Perempuan selalu yang memiliki dampak ganda dalam setiap peristiwa penggerebekan. Tidak hanya fisik yang mengalami dan menanggung kekerasan tetapi juga psikologisnya. Saya tidak tahu bagaimana traumanya perempuan tersebut, dituduh, dipermalukan dan dianiaya harga dirinya tanpa ada pembelaan. Identitas dirinya hancur karena ada beberapa laki-laki mesum yang berpikran bahwa perempuan yang datang malam-malam ke rumah laki-laki pasti untuk menyerahkan dirinya dan melakukan hubungan seksual.

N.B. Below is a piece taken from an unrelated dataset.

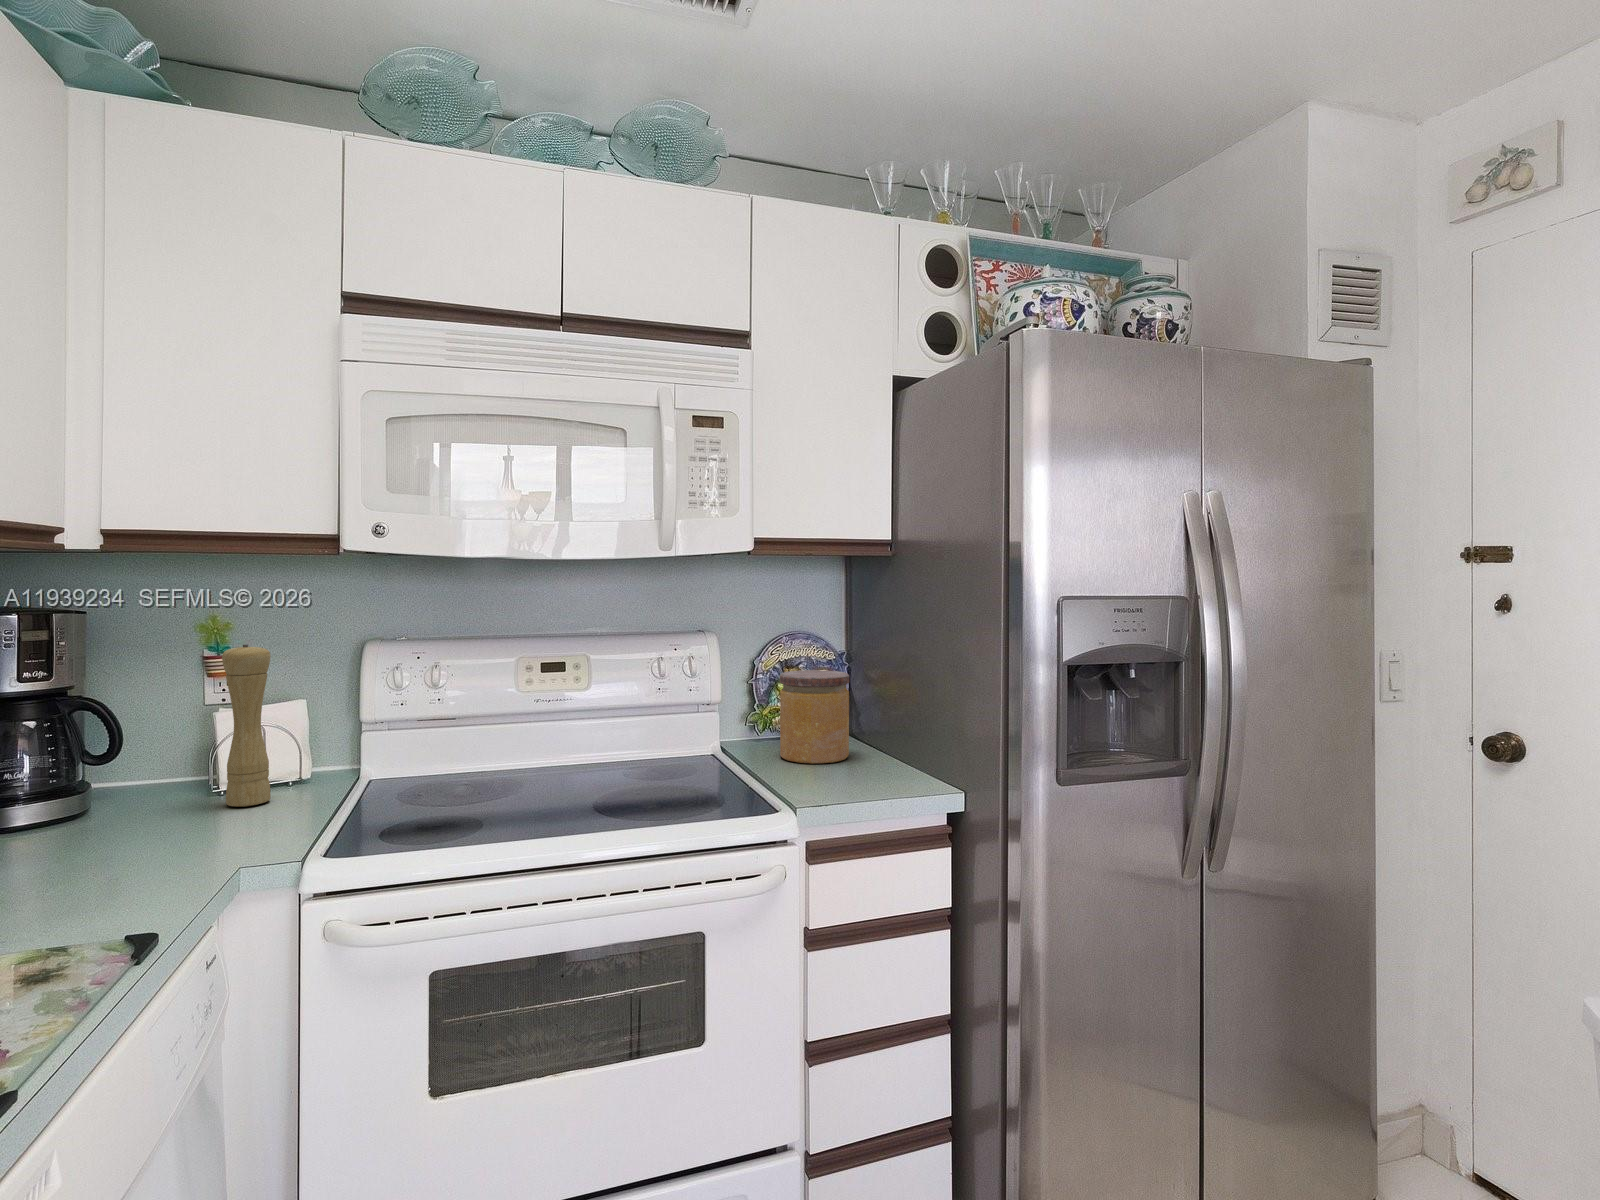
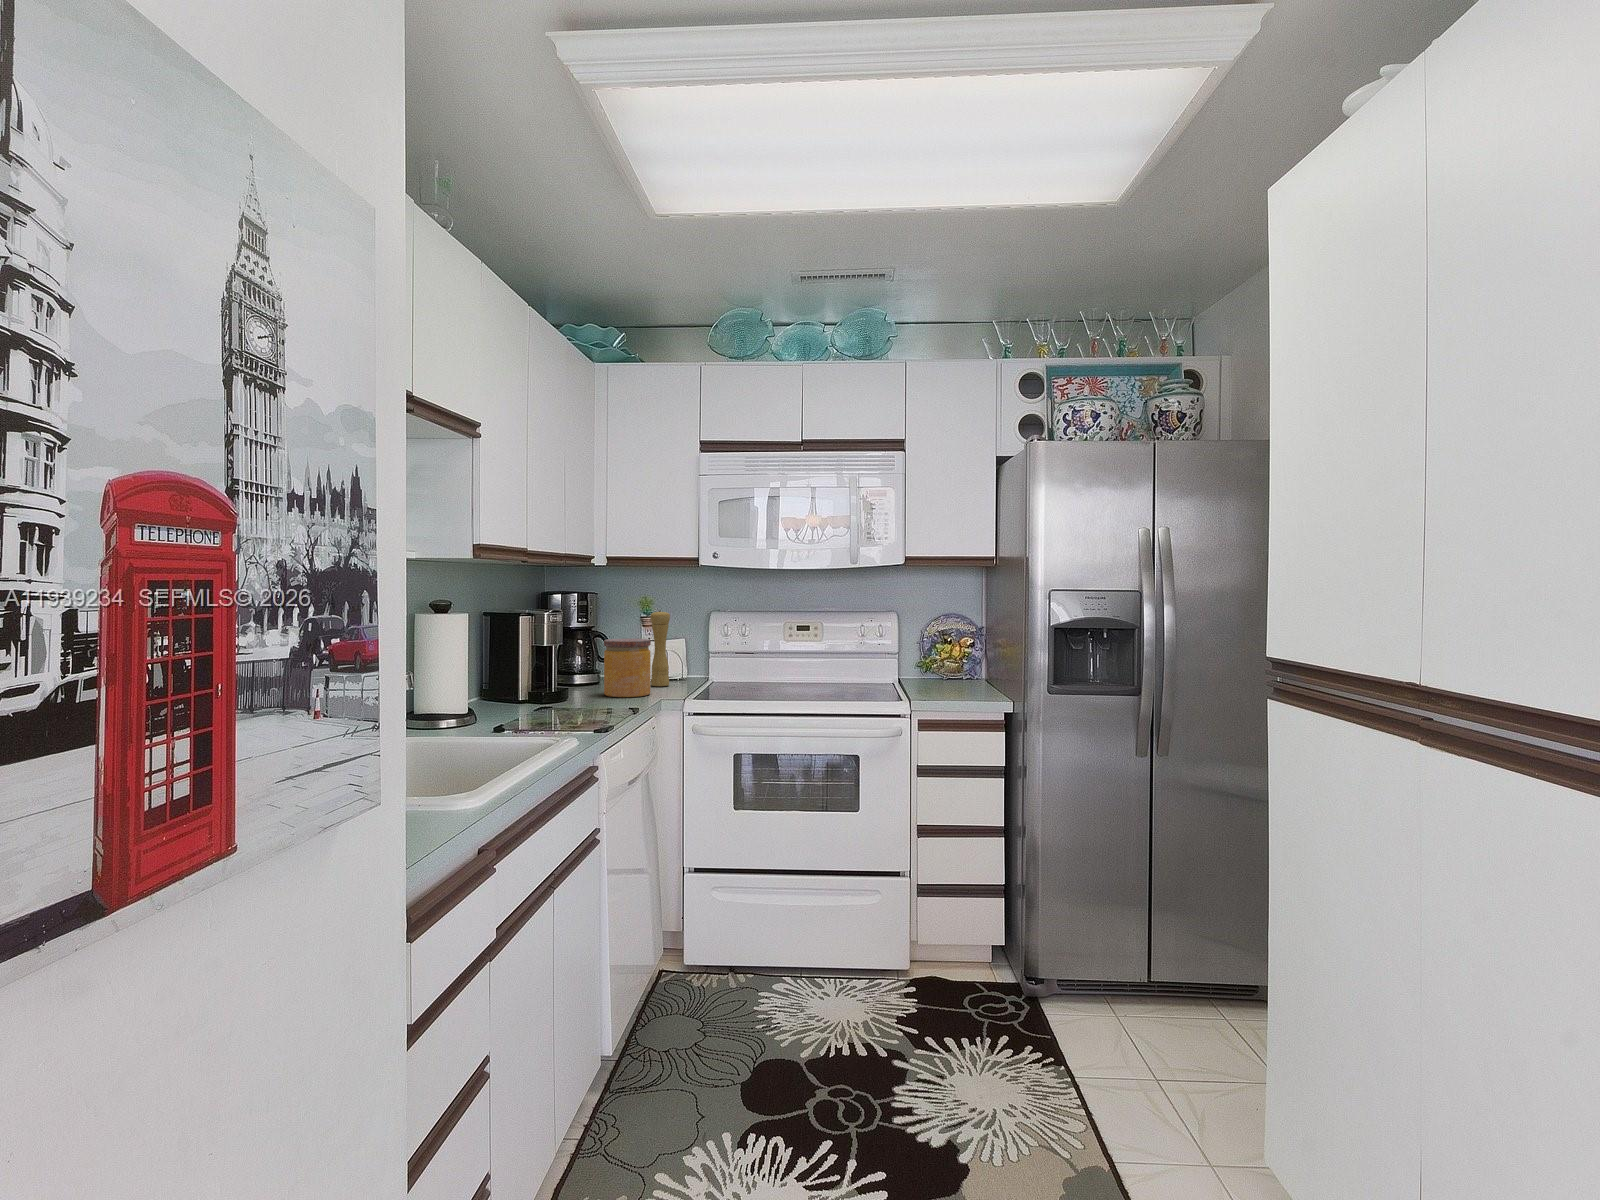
jar: present [780,670,849,763] -> present [604,638,651,697]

Hal lain, apakah pemuatan video yang tersebar meluas ini bisa distop dari sekarang? Jika bisa, apakah ada jaminan bahwa orang lain tidak menyimpannya dan mengunggahnya lagi suatu saat nanti? Hal inilah yang tidak pernah dipikirkan orang yang menghakimi tubuh perempuan.
Peristiwa yang terjadi di Cikupa, Tangerang ini sungguh merupakan perbuatan bodoh yang mengorbankan tubuh perempuan. Buat saya, ini adalah kriminalisasi tubuh perempuan.